● Text excerpt
-- -- --
Mobility within the EU under the ICT Directive for third-country nationals


published on 5 February 2024 | reading time approx. 5 minutes


For companies with branches inside and outside the EU, the ICT Directive and the corresponding residence permit, the ICT Card, as well as the associated intra-EU mobility, which have been implemented six years ago, can provide further opportunities to address the shortage of skilled workers through intra-company secondments. However, its potential has so far remained largely untapped due to its legal complexity and the administrative hurdles in the various EU countries.



ICT – untapped opportunities for international companies

For many years, the German legislator has repeatedly introduced changes to the law with potential simplifications for companies in the area of labour migration. This was also the case in July 2017, when the ICT card, the mobile ICT card and short-term mobility for intra-corporate transferees based on the EU Directive 2014/66/EU (ICT) were implemented. ICT stands for intra-corporate transfer.

The aim was to make it easier for international companies to post managers and specialists to different parts of the company within the European Union. In practice, the residence permits are usually only used for postings to one of the EU countries. The possibility of posting within the EU is rarely used. This is often simply because companies are unaware of the legal options or find them too complex.

Benefits of ICT residence permits 

Obtaining ICT residence permits offers a number of advantages for both companies and employees. In particular, it should make it easier for ICT card holders to move to other EU countries, subject of course to the implementation of the relevant rules in the other EU countries. Conversely, EU ICT residence permit holders from other EU countries will have easier access to the German labour market. To this end, the German authorities have introduced processing deadlines and authorisation fictions for employment in Germany. When used, these provide a degree of predictability and flexibility for companies and employees. In addition, family reunification of employees is facilitated in particular by the fact that it is not linked to a minimum period of residence of the employee in Germany. In addition, there is no German language requirement for spouses. Furthermore, unlike many other residence permits, the ICT card does not expire if the employee is absent from Germany for more than six months at a time, provided that the stay abroad is for the purpose of transferring the company.

What are the ICT regulations? 

Based on EU Directive 2014/66/EU, the German legislator has implemented the ICT card (Section 19 Residence Act), the mobile ICT card (Section 19b Residence Act) and short-term mobility for employees transferred within a company (Section 19a Residence Act).
-- -- --
● Task requirements
A - According to the ICT Directive article, what does ICT stand for?
B - Continue the article on intra-EU mobility under the ICT Directive from its last sentence.
The data is separate material, unrelated to the article on the ICT Directive above.
-- -- --
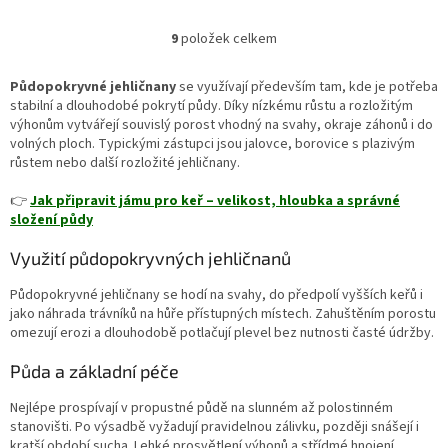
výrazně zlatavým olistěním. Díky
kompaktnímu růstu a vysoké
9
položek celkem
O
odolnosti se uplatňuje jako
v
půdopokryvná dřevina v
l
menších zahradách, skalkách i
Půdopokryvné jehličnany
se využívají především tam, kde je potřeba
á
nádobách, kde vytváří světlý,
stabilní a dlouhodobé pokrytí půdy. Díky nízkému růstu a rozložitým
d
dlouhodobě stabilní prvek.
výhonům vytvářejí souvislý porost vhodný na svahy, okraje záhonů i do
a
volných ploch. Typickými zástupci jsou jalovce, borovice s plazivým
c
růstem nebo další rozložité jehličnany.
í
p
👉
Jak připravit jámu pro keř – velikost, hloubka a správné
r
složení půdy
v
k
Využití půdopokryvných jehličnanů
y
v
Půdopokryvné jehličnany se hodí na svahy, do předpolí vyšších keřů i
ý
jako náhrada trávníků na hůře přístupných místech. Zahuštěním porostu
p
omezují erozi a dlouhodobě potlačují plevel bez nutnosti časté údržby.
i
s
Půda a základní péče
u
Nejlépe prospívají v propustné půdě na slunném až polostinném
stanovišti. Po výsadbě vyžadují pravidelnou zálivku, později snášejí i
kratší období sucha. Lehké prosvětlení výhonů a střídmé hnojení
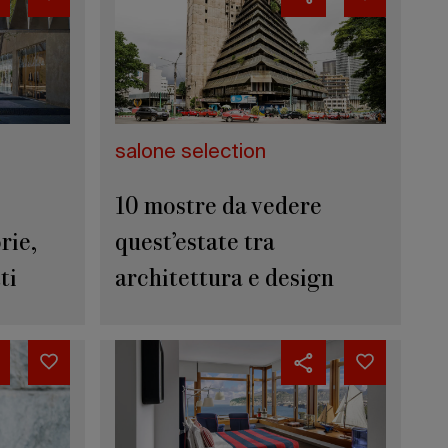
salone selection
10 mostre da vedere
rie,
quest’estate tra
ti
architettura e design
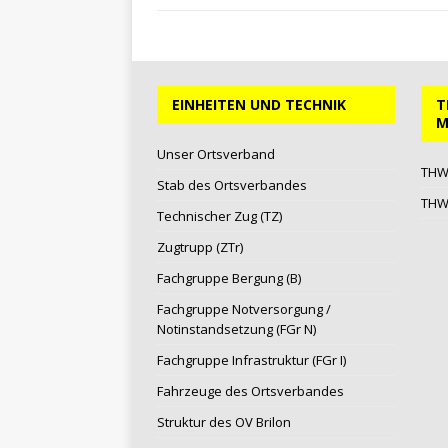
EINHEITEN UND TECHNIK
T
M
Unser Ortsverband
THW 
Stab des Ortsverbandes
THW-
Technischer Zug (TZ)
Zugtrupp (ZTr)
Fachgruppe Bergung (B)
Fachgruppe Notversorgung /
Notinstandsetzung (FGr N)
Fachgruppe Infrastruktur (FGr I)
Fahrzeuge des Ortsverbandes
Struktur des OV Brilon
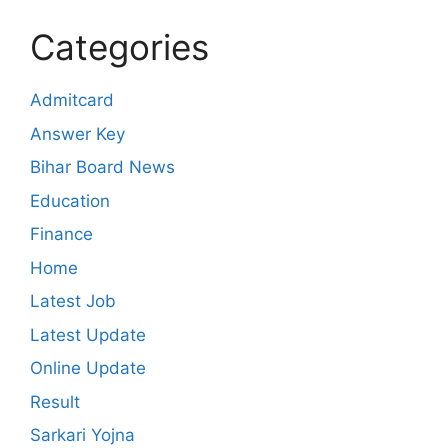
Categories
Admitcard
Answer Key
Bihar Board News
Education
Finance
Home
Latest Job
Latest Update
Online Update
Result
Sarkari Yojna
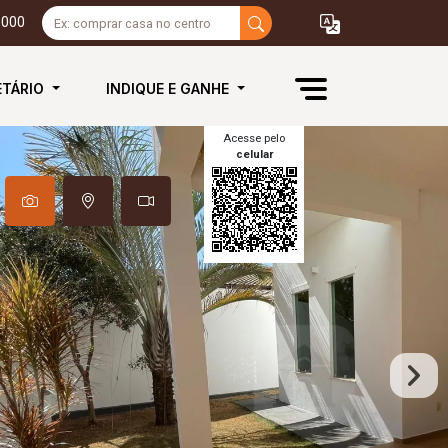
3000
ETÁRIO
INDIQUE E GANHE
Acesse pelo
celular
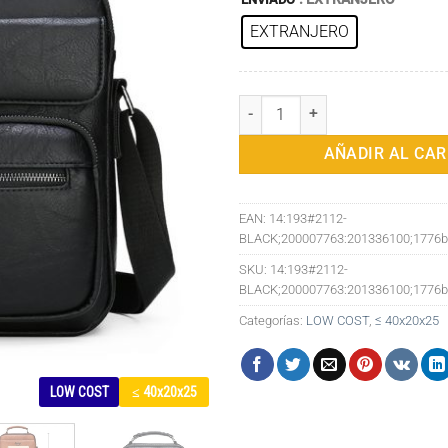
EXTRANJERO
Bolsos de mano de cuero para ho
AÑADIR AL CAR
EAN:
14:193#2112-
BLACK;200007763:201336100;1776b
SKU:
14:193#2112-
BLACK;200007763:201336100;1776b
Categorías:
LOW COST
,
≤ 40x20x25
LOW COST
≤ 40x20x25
-- -- --
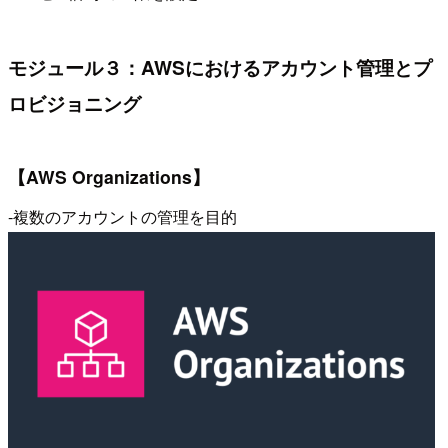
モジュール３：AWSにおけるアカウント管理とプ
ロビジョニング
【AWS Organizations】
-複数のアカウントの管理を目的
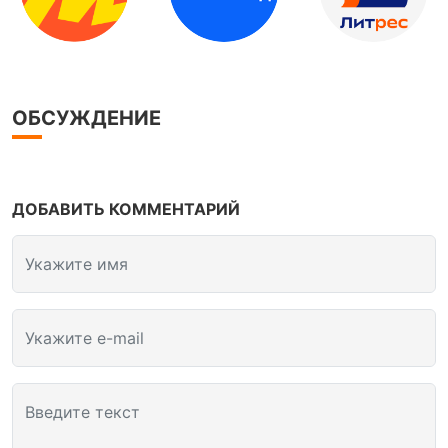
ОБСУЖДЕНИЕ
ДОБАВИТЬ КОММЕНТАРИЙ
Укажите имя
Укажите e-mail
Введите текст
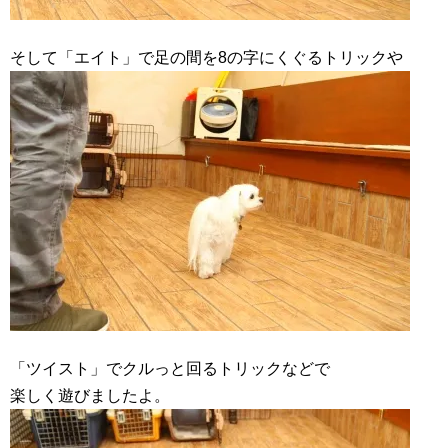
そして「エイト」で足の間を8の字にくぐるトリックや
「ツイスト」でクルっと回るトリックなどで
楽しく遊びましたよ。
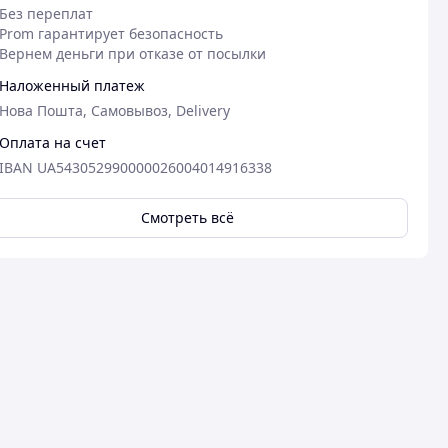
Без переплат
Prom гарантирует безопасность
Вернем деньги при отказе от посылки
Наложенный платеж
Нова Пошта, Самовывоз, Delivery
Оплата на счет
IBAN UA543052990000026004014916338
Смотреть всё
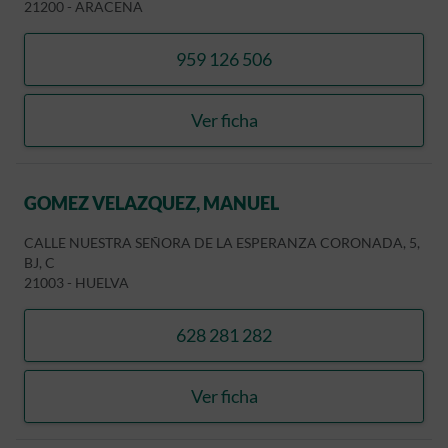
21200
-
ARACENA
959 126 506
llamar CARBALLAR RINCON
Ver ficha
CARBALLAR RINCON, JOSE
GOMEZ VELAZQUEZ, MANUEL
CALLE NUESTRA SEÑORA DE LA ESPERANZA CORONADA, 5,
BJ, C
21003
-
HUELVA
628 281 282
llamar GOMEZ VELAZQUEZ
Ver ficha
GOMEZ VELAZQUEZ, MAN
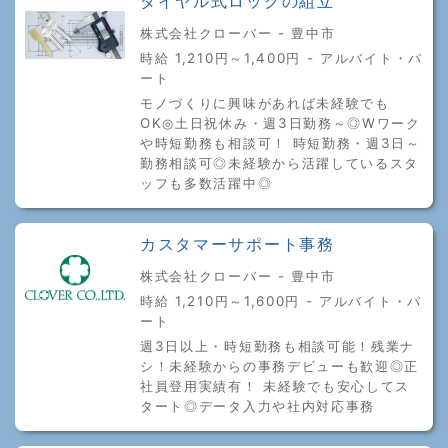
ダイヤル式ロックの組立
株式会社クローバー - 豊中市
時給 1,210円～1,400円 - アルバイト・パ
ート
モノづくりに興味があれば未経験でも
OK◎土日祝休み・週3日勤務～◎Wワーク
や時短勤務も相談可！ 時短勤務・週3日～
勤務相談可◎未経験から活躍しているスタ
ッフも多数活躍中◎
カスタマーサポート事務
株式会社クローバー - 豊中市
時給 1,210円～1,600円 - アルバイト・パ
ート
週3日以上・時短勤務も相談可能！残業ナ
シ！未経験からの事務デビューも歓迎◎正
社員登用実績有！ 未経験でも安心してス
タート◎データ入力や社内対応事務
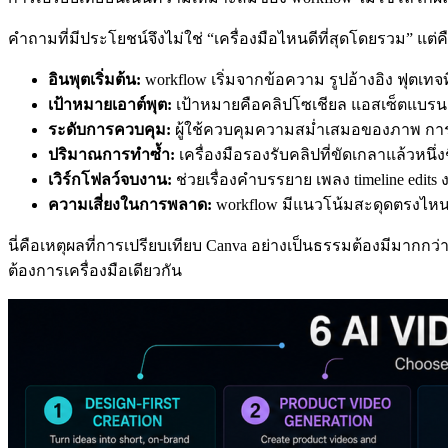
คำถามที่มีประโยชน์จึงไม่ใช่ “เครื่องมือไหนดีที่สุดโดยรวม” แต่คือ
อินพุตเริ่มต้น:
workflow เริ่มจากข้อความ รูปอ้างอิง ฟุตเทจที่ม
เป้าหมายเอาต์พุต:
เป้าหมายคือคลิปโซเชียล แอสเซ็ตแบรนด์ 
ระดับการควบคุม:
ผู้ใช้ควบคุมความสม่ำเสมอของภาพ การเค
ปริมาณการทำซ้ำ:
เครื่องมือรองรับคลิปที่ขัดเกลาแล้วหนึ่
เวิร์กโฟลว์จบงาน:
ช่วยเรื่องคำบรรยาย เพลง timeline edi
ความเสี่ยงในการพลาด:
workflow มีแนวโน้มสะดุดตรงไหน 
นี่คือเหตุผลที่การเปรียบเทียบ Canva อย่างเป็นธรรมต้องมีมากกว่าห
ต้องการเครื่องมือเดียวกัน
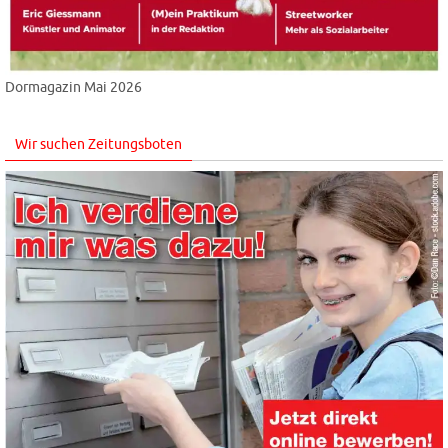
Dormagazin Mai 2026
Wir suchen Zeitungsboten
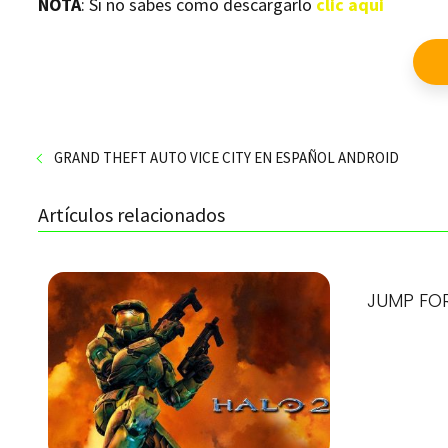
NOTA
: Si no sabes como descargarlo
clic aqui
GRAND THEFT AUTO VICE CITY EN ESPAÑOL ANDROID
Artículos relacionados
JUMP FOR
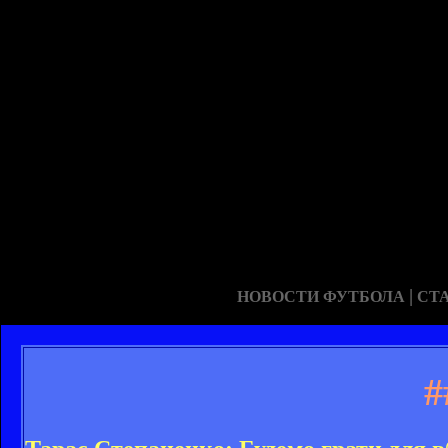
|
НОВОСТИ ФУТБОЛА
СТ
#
-- -- --
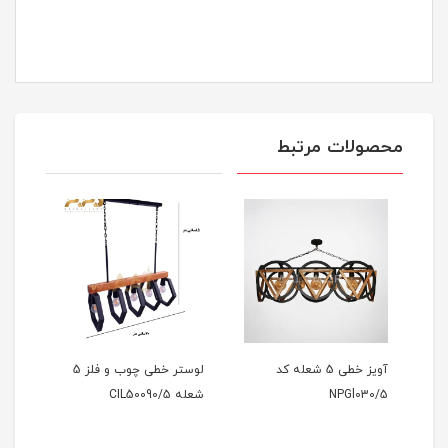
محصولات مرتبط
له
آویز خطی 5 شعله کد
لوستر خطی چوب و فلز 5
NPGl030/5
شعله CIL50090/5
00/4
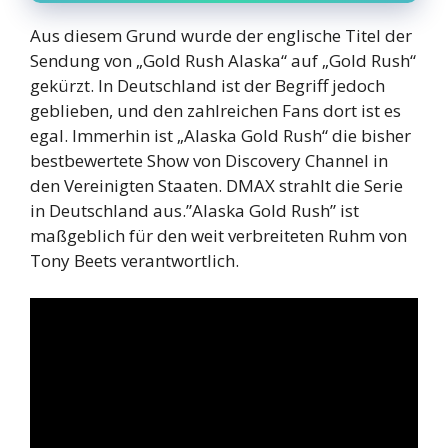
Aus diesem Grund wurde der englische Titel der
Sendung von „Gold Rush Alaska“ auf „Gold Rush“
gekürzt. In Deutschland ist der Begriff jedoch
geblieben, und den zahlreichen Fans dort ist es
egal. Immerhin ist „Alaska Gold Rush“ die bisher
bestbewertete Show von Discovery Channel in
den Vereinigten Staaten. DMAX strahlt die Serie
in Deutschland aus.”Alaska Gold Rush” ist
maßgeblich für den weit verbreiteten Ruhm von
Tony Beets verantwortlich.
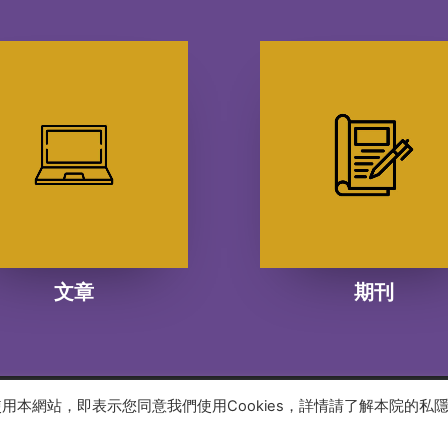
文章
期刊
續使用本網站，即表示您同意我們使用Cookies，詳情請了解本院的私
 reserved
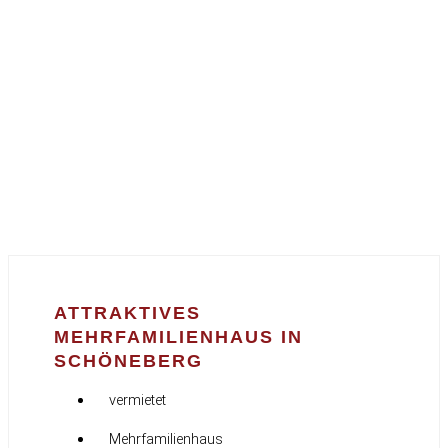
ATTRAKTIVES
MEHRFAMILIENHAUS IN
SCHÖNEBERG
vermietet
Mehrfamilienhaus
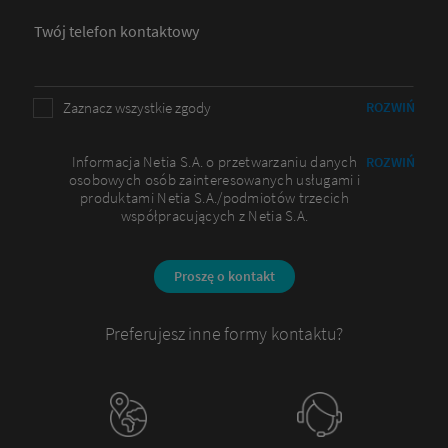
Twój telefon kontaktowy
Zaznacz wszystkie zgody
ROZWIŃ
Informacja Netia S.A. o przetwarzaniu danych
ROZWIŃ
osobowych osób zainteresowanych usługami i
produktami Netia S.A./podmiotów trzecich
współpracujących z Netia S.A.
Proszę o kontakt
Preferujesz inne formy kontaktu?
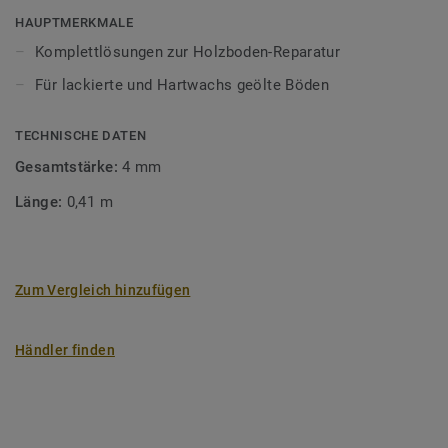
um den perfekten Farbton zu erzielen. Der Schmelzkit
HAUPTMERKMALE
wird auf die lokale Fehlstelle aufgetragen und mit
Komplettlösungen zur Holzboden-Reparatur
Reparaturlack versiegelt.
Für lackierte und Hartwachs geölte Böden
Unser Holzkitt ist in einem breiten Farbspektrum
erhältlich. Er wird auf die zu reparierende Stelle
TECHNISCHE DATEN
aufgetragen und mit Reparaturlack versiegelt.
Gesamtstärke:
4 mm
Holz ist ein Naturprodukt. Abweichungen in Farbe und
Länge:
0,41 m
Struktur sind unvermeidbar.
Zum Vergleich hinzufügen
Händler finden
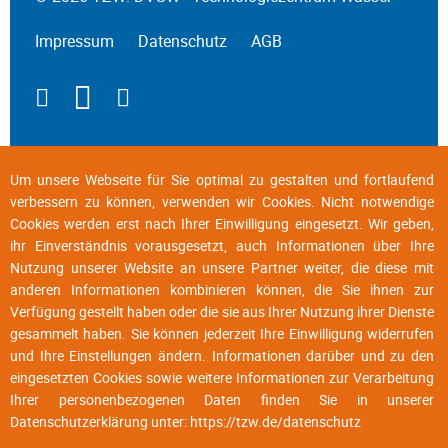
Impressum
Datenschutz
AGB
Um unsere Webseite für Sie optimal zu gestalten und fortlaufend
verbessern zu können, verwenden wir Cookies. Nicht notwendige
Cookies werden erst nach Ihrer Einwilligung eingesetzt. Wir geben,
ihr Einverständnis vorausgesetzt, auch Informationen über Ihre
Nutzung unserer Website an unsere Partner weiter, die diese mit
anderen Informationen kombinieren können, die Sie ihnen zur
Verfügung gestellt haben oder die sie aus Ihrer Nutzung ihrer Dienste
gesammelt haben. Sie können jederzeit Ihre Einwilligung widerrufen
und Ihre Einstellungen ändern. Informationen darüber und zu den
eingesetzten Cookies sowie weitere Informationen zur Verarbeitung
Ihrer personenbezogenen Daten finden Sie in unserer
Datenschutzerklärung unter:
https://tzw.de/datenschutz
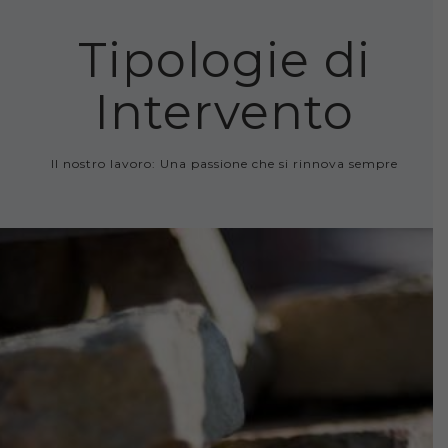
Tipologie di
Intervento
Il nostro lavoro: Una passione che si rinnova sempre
-- -- --
● Exercise answers
A - Intra-corporate transfer.

B -
The ICT card can be issued to persons who are to be seconded from a third country (i.e., outside the EU) to a German branch of a company for more than 90 days. The mobile ICT card can be issued to persons who already hold an ICT residence permit based on the relevant EU directive in another EU country and who are to be posted to a German company branch for more than 90 days. Short-term mobility for employees transferred within a company in accordance with Section 19a of the Residence Act also applies to holders of ICT residence permits from other EU countries if they are to be posted to Germany for up to 90 days. While both the ICT card and the mobile ICT card are residence permits in the sense of the law and must be obtained through an application procedure, only an entry notification is required for short-term mobility. The German authorities do not issue a residence permit for this purpose.

Which employees are covered by the ICT regulations?

The ICT regulations are aimed at managers, specialists and trainees who have been employed by the company in the third country for at least six months. Managers are employees who have a management function in the German branch or in the relevant departments and can, for example, make personnel decisions. According to the definition of the Federal Employment Agency, a specialist is only someone who carries out an activity that requires specialised knowledge related to the company. Specialists must have specialised knowledge that is essential for the domestic enterprise or the domestic part of the enterprise. They must also be highly qualified and have appropriate professional experience. This term must be clearly distinguished from the term “skilled worker” as defined in the Act. Trainees within the meaning of Section 19 of the Residence Act are persons who can prove that they have a university degree and who are participating in a paid trainee programme for the purpose of professional development or further training.

Please note that the maximum duration of the transfer is three years for executives and specialists and one year for trainees. Once the maximum duration has been exhausted, a cooling-off period of six months must be observed before a new transfer under the ICT regime can be made. However, a change to other residence permits within Germany, such as the EU Blue Card, is possible as long as the relevant conditions for its issuance are met.

What is an intra-company transfer within the meaning of Sections 19-19b of the Residence Act?

According to the German Federal Employment Agency (Bundesagentur für Arbeit), an intra-company transfer within the meaning of the law requires that the company or part of the company in Germany belongs to the same company or group of companies to which the employee belongs. A group of companies is defined as two or more companies linked in such a way that one company holds the majority of the capital or the majority of the voting rights of the other company or is entitled to appoint the majority of the members of the administrative, management or supervisory body. In addition, two enterprises belong to a group if they are under the unified management of the same parent enterprise. This type of affiliation is often problematic, particularly in the case of joint ventures, and it will be necessary to check legally whether ICT residence permits are applicable.

Furthermore, the posted employee must be contractually bound to the foreign employer during the transfer to Germany. This can also be achieved by suspending the employment contract in the home country and simultaneously concluding an employment contract in Germany for the duration of the assignment.

Application procedure for the ICT Card and Co.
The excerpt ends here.